*** Begin section ***

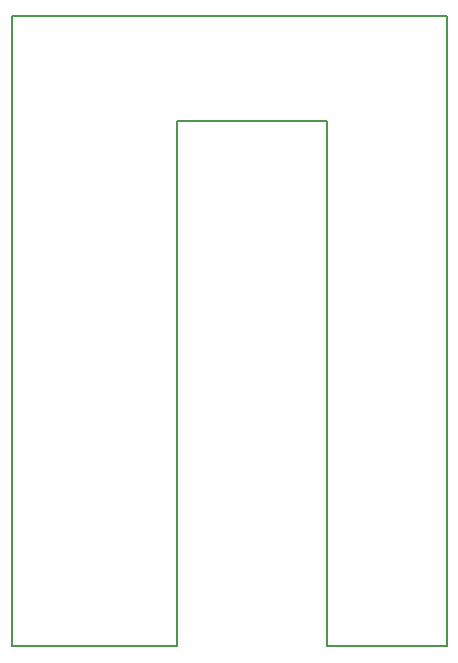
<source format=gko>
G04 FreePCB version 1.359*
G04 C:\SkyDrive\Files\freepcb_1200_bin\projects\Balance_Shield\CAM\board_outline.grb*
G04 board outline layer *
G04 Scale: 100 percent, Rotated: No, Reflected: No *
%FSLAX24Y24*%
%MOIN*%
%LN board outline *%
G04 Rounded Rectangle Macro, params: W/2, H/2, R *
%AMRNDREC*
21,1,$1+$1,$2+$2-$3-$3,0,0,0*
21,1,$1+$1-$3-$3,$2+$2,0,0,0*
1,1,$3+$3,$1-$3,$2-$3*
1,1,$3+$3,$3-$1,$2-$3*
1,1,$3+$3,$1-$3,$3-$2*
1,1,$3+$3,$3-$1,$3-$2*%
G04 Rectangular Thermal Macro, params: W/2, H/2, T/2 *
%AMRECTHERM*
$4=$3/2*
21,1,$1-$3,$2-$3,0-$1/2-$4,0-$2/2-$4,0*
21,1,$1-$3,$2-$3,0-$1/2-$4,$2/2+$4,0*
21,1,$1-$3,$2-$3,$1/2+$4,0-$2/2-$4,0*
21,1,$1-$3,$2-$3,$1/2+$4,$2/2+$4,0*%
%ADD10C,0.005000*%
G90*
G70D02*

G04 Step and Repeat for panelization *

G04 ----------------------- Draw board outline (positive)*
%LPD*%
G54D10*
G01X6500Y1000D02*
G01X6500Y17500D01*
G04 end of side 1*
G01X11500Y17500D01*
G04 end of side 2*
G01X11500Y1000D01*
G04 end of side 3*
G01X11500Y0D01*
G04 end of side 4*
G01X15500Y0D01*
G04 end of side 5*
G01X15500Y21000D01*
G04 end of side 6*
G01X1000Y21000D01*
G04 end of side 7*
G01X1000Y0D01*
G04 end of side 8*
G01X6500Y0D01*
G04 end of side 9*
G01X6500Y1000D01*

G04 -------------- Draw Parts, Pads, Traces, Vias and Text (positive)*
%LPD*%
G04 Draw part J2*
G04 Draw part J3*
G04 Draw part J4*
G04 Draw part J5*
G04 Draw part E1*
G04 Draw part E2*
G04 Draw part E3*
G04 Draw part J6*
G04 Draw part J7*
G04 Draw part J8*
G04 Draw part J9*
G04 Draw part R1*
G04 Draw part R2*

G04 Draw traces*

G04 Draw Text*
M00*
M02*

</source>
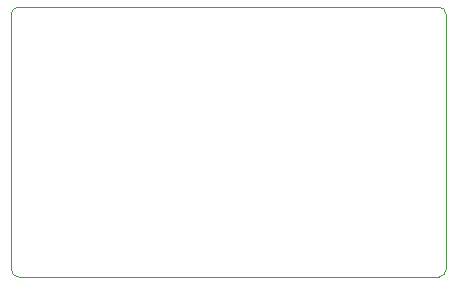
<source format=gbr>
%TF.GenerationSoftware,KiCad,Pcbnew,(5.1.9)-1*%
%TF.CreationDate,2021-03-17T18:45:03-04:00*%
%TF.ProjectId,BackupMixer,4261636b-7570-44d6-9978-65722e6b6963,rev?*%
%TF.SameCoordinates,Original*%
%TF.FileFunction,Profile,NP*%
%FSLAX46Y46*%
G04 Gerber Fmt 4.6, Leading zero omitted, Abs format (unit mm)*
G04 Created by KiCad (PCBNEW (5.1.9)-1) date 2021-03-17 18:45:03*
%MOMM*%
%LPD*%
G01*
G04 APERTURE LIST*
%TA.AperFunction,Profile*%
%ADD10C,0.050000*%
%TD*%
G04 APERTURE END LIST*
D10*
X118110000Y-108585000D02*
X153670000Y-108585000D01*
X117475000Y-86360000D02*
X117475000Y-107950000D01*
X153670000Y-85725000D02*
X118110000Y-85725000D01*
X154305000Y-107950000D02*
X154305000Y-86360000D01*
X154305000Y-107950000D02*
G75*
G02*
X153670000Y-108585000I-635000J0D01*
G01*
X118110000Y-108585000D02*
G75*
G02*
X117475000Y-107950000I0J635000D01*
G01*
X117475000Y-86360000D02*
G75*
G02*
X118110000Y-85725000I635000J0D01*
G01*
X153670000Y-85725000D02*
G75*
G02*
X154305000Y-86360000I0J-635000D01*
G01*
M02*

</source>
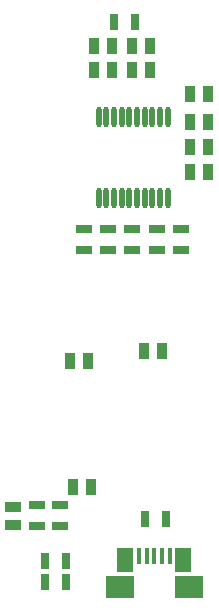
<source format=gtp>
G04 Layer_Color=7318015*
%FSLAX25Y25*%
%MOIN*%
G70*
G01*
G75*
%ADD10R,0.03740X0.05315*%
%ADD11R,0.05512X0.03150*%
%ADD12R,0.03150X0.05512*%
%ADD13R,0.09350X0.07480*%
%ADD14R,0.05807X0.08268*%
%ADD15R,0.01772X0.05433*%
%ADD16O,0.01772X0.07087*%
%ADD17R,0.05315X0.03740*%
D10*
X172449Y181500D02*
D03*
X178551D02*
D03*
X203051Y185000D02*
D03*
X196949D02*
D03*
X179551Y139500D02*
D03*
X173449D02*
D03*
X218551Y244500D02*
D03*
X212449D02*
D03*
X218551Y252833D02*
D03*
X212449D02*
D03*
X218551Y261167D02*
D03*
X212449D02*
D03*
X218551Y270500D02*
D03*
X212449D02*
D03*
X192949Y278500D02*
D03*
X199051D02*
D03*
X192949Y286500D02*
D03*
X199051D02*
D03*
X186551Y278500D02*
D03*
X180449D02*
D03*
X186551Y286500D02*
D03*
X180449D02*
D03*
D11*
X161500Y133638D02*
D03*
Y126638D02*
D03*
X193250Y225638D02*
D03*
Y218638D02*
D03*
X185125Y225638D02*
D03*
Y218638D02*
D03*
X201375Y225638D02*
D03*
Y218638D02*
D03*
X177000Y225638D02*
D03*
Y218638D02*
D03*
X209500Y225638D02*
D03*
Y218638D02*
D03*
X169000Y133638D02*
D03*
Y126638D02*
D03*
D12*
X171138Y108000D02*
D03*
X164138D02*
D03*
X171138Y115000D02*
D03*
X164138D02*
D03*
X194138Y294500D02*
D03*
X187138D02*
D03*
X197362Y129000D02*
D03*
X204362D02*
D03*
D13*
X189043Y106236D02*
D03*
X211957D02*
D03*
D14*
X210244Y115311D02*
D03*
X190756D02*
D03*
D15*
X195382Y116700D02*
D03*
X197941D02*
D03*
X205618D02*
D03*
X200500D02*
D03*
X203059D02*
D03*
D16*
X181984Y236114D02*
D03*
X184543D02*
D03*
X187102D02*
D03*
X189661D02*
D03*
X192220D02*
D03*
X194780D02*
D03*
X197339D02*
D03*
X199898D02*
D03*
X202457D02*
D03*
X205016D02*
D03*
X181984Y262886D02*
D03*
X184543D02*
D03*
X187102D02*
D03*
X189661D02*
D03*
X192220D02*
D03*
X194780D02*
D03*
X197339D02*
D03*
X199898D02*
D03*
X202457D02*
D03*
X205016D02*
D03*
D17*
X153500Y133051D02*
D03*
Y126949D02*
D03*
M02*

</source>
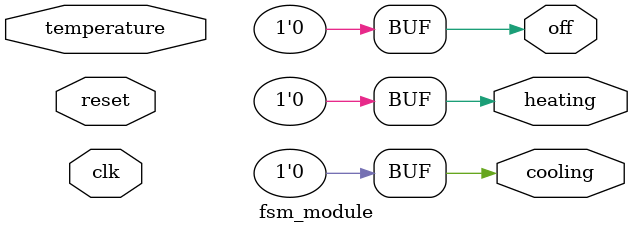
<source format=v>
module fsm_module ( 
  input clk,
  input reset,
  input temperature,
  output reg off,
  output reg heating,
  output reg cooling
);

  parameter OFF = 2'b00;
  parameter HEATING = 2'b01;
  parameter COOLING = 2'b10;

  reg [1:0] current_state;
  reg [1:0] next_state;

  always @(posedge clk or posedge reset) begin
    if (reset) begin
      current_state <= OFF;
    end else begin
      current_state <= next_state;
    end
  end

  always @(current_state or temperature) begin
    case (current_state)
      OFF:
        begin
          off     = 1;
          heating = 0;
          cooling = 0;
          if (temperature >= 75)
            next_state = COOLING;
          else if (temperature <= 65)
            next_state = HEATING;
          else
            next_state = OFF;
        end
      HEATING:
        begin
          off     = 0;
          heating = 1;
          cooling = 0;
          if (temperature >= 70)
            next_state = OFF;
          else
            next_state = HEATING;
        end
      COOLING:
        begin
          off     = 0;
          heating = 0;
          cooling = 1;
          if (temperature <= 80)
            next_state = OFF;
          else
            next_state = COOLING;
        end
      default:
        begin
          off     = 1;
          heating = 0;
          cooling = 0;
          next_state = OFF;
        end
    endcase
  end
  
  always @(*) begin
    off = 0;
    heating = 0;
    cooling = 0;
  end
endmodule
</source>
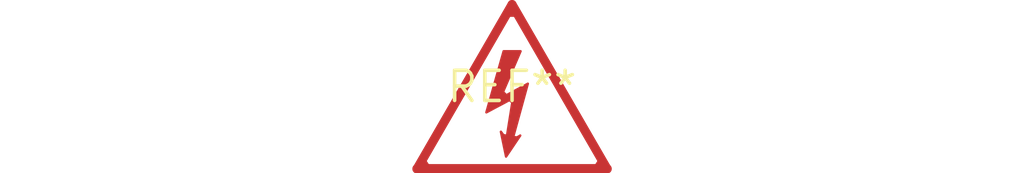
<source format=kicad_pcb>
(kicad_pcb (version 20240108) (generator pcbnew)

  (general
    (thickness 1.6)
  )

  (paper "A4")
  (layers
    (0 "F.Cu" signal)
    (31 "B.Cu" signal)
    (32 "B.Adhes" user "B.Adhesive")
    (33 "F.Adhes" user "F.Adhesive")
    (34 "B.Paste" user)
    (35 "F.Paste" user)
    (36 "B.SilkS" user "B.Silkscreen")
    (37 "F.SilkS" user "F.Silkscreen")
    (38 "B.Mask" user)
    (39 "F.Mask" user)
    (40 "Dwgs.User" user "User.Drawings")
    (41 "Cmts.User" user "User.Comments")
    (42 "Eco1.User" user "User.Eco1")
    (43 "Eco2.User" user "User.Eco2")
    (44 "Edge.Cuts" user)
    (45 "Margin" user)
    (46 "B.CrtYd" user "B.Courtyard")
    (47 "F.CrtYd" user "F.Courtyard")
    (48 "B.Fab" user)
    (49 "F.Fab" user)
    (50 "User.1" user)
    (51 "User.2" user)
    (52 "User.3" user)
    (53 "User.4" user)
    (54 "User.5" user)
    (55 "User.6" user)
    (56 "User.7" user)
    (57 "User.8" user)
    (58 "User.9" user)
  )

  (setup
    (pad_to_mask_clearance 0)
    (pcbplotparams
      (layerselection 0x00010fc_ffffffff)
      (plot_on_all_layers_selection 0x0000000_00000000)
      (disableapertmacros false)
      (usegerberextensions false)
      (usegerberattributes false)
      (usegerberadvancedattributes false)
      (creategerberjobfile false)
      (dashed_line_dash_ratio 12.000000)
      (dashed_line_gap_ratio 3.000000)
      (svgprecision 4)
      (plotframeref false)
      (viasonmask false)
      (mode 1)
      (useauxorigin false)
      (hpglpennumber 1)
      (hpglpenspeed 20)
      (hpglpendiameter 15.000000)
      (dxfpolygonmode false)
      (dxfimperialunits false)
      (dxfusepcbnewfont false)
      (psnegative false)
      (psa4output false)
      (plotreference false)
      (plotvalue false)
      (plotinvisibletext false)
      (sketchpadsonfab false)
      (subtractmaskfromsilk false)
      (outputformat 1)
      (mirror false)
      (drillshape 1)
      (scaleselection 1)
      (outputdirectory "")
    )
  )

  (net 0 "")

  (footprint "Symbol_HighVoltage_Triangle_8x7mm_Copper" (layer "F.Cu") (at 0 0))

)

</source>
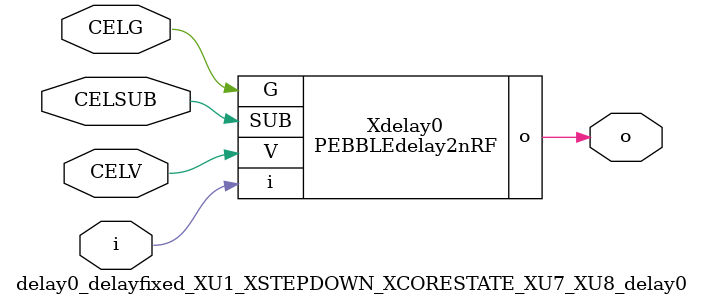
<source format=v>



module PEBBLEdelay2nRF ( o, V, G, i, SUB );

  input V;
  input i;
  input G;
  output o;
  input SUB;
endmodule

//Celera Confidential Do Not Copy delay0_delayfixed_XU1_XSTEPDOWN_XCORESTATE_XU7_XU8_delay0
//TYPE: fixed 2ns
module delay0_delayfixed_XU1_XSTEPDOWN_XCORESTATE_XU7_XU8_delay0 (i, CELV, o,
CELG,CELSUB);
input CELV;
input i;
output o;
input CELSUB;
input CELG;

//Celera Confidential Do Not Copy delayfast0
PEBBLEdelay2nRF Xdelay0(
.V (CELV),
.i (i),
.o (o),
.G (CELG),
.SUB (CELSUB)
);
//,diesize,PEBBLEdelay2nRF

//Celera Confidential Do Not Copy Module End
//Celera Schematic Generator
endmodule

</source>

*** End section ***

WORK INSTRUCTION:
Reproducing the whole listing above is not the task. Copy exactly only the lines from the one with "(usegerberadvancedattributes false)" to the one with "(plotreference false)", both kept.

EXERCISE SOLUTION:
      (usegerberadvancedattributes false)
      (creategerberjobfile false)
      (dashed_line_dash_ratio 12.000000)
      (dashed_line_gap_ratio 3.000000)
      (svgprecision 4)
      (plotframeref false)
      (viasonmask false)
      (mode 1)
      (useauxorigin false)
      (hpglpennumber 1)
      (hpglpenspeed 20)
      (hpglpendiameter 15.000000)
      (dxfpolygonmode false)
      (dxfimperialunits false)
      (dxfusepcbnewfont false)
      (psnegative false)
      (psa4output false)
      (plotreference false)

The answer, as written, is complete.